AN ICON IN LATIN JOURNALISM IN THE U.S.
It was precisely this need to report on the social injustice that migrants and their families experienced that made him an icon and hero of Latino journalism in the country.
"Rubén Salazar was the first reporter for a notable newspaper in the United States who wrote about Mexicans in the country not as a race of brutes, but as human beings," the Los Angeles Times journalist Gustavo Arellano warned EFE.
Born in Ciudad Juárez, Salazar was eight months old when his parents moved to El Paso, where he attended public schools and the University of Texas at El Paso.
He received a bachelor's degree in journalism and began his career at the El Paso Herald-Post, where the depth of his investigations made him stand out.
In May 1955, he was arrested to spend 25 hours in the El Paso jail and write the article "I lived in a chamber of horrors" (I lived in a chamber of horrors).
File photograph from 1966 provided by the Library of the University of Southern California (USC) where the Mexican journalist Rubén Salazar appears in Mexico City, Mexico. EFE / USC Libraries / EDITORIAL USE ONLY / NO SALES
After being the first Latino reporter for the Herald-Post, he moved to California where he was hired in 1959 by the Los Angeles Times, and became the newspaper's first Latino correspondent abroad. He was covering the Vietnam War and reporting from Mexico City.
From that moment he caught the attention of the authorities. According to the documentary "Rubén Salazar: Man in the Middle (2014)" the FBI had him in their sights when he was in Mexico.
Salazar was also the first Latino columnist for the LA Times, a job he alternated in 1970 with the management of the Spanish channel KMEX, now Univision 34, where he also continued his work to expose the problems that plagued the community.

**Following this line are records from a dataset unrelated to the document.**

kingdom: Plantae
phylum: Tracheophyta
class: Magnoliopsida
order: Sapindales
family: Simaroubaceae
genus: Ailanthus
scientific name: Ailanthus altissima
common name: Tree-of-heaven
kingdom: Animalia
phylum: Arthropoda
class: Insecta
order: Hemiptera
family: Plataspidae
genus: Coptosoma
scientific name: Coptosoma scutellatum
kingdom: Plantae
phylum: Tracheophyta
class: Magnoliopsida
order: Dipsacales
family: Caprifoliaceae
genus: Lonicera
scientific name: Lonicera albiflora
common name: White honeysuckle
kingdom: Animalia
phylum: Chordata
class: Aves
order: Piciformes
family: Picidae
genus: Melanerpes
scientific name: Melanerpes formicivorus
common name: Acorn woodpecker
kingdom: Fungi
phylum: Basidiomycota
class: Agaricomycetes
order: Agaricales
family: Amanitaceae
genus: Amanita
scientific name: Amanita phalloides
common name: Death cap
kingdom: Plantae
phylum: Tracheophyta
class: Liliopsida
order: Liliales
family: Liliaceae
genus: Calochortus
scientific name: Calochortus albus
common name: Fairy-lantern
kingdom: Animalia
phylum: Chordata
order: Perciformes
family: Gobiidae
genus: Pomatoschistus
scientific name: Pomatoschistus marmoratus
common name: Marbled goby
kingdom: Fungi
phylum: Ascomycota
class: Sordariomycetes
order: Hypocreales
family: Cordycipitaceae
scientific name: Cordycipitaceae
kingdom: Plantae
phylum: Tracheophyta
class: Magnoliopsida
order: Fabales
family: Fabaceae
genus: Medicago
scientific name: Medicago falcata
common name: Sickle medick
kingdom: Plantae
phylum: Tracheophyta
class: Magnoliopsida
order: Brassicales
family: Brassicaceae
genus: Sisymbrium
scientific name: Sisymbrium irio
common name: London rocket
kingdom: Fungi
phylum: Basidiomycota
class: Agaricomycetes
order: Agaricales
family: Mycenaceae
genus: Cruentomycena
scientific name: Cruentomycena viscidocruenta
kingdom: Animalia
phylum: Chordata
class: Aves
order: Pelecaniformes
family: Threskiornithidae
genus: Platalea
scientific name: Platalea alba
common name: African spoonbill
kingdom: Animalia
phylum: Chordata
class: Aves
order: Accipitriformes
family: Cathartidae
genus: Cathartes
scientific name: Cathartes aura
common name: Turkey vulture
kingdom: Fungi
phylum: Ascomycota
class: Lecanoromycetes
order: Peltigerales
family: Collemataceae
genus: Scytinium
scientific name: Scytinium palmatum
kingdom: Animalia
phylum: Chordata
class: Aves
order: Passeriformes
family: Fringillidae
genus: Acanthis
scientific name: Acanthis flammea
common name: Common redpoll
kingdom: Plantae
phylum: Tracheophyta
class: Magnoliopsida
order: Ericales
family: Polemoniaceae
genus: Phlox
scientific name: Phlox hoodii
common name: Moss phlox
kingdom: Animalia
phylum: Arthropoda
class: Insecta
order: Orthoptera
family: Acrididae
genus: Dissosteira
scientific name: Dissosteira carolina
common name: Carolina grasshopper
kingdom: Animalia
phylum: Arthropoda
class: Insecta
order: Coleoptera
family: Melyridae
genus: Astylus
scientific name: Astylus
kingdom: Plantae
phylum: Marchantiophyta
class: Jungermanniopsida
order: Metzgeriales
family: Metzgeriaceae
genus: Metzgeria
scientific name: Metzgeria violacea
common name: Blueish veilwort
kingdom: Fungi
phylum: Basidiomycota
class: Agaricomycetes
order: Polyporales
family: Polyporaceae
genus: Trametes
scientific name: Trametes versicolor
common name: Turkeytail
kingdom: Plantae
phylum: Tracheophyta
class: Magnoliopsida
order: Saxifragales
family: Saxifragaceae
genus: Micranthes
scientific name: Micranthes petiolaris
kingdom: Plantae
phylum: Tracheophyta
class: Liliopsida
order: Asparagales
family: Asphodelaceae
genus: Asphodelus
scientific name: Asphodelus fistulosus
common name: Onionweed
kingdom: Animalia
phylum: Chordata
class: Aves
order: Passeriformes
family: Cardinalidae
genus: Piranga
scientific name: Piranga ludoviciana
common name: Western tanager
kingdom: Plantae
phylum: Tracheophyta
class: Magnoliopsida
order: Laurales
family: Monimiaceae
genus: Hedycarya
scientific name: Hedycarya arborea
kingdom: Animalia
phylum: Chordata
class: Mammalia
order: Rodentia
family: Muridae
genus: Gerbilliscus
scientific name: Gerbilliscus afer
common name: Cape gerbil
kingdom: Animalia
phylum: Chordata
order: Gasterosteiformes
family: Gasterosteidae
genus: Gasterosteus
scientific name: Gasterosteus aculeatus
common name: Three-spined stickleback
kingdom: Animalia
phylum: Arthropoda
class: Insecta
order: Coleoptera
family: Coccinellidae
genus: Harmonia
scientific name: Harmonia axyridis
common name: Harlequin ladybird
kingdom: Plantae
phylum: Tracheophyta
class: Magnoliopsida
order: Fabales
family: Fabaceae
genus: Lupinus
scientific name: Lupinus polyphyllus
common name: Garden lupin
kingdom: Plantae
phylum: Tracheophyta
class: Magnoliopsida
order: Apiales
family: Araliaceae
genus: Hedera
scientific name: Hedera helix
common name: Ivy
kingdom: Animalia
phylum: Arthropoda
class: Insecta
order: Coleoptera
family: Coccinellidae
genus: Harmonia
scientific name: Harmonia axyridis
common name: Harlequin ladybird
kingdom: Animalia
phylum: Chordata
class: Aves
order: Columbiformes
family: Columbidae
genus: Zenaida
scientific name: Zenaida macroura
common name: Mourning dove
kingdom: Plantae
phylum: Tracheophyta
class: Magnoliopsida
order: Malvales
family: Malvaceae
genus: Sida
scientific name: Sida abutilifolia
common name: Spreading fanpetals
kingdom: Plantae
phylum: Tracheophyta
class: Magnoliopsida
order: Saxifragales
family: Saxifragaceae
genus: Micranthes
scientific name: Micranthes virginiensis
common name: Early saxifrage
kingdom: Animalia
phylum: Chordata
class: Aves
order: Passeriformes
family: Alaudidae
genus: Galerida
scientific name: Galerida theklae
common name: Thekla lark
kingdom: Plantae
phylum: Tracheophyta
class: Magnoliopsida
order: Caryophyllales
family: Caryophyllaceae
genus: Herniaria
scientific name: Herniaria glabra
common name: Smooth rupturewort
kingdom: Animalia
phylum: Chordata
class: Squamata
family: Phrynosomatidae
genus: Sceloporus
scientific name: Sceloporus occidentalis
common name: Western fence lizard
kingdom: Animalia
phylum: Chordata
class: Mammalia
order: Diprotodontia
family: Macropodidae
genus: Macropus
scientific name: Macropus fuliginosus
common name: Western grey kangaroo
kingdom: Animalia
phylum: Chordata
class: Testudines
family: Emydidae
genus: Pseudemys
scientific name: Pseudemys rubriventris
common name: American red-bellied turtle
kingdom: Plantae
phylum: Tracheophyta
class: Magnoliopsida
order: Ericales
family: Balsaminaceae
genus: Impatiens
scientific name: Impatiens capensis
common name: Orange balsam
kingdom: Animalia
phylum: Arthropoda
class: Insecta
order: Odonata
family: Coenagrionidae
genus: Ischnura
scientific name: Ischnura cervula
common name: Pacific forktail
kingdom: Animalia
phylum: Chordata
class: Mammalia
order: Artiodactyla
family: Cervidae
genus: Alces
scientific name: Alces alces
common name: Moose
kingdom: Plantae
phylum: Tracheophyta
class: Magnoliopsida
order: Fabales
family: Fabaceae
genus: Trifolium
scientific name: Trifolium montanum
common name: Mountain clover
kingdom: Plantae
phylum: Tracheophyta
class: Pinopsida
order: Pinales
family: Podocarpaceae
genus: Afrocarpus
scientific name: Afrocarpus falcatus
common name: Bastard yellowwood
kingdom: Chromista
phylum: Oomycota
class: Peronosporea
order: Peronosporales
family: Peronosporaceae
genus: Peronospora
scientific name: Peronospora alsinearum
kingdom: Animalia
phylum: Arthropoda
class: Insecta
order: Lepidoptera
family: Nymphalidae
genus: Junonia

In this sense, Vázquez-Ramos clarifies that "Salazar was not an agitator but a voice," which drew attention to the community.
"He was a pioneer, the voices of protest that we hear today against the brutality of the police and the abuses of the (President Donald) Trump administration have been achieved because people like Salazar led the way," he points out.
The death of the Mexican journalist was classified as an accident. For more than 40 years the LASD authorities did not give public access to the investigation.
In 2011, a report from the Independent Review Office, which evaluated thousands of pages of the file, found that the agents made a number of tactical errors, but there was no evidence that they intentionally attacked him.
After his death, the name of Rubén Salazar has been preserved for decades through journalism awards, parks, libraries and schools in California and the nation.
"His influence runs to this day, and will continue for centuries," concludes Arellano.